Coming in the backdrop of globalisation and economic reforms, Labour Day will get an added dimension this time in India.
After several years, MPs have lost count of it---Parliament will discuss the budgetary demands for grants for this ministry on the day the second phase of the Budget session opens on April 26.
This will be followed by the International Labour Conference on April 27-28 where the problems of labour, violations of labour laws and effective implementation of labour laws will be taken up. And to lend greater substance to the issue, the Consultative Committee of the Labour Ministry will meet on May 3---two days after International Labour Day on May 1---to discuss the amendments to the Plantation Act so that managers do not default on payment to the workers.
The need to focus on the problems of labour is an acknowledgement that the problem of rampant violation of labour laws while initiating economic reforms, cannot be swept under the carpet. ``It is so palpable that reality cannot be ignored,’’ said CPI member Gurudas Dasgupta who, like other Left leaders, was agitating on behalf of the organized and unorganized labour in Parliament and outside.
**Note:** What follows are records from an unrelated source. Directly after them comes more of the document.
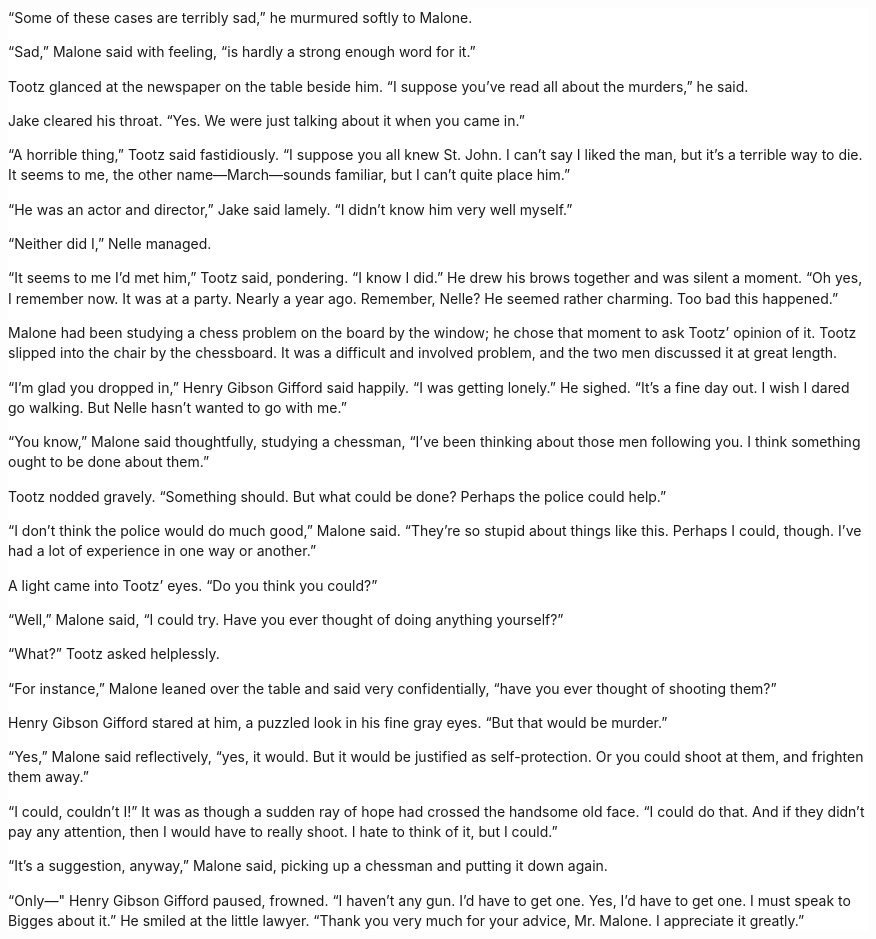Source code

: “Some of these cases are terribly sad,” he murmured softly to Malone.

“Sad,” Malone said with feeling, “is hardly a strong enough word for it.”

Tootz glanced at the newspaper on the table beside him. “I suppose you’ve read all about the murders,” he said.

Jake cleared his throat. “Yes. We were just talking about it when you came in.”

“A horrible thing,” Tootz said fastidiously. “I suppose you all knew St. John. I can’t say I liked the man, but it’s a terrible way to die. It seems to me, the other name—March—sounds familiar, but I can’t quite place him.”

“He was an actor and director,” Jake said lamely. “I didn’t know him very well myself.”

“Neither did I,” Nelle managed.

“It seems to me I’d met him,” Tootz said, pondering. “I know I did.” He drew his brows together and was silent a moment. “Oh yes, I remember now. It was at a party. Nearly a year ago. Remember, Nelle? He seemed rather charming. Too bad this happened.”

Malone had been studying a chess problem on the board by the window; he chose that moment to ask Tootz’ opinion of it. Tootz slipped into the chair by the chessboard. It was a difficult and involved problem, and the two men discussed it at great length.

“I’m glad you dropped in,” Henry Gibson Gifford said happily. “I was getting lonely.” He sighed. “It’s a fine day out. I wish I dared go walking. But Nelle hasn’t wanted to go with me.”

“You know,” Malone said thoughtfully, studying a chessman, “I’ve been thinking about those men following you. I think something ought to be done about them.”

Tootz nodded gravely. “Something should. But what could be done? Perhaps the police could help.”

“I don’t think the police would do much good,” Malone said. “They’re so stupid about things like this. Perhaps I could, though. I’ve had a lot of experience in one way or another.”

A light came into Tootz’ eyes. “Do you think you could?”

“Well,” Malone said, “I could try. Have you ever thought of doing anything yourself?”

“What?” Tootz asked helplessly.

“For instance,” Malone leaned over the table and said very confidentially, “have you ever thought of shooting them?”

Henry Gibson Gifford stared at him, a puzzled look in his fine gray eyes. “But that would be murder.”

“Yes,” Malone said reflectively, “yes, it would. But it would be justified as self-protection. Or you could shoot at them, and frighten them away.”

“I could, couldn’t I!” It was as though a sudden ray of hope had crossed the handsome old face. “I could do that. And if they didn’t pay any attention, then I would have to really shoot. I hate to think of it, but I could.”

“It’s a suggestion, anyway,” Malone said, picking up a chessman and putting it down again.

“Only—" Henry Gibson Gifford paused, frowned. “I haven’t any gun. I’d have to get one. Yes, I’d have to get one. I must speak to Bigges about it.” He smiled at the little lawyer. “Thank you very much for your advice, Mr. Malone. I appreciate it greatly.”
During the discussion on the allocations for the Labour and Employment Ministry issues related to the problems of the working class are expected to be taken up in a big way. ``It is a good development to list this ministry for discussion. We will be able to place our viewpoints effectively,’’ said Dasgupta.
In keeping with practice, the two Houses discuss in detail allocations for a select group of ministries. The remaining are put to the guillotine and voted in a bunch.
Before it went into recess in March, the Business Advisory Committee meeting had decided that the House would, during the second phase of the session, discuss labour, science and technology, HRD and Home.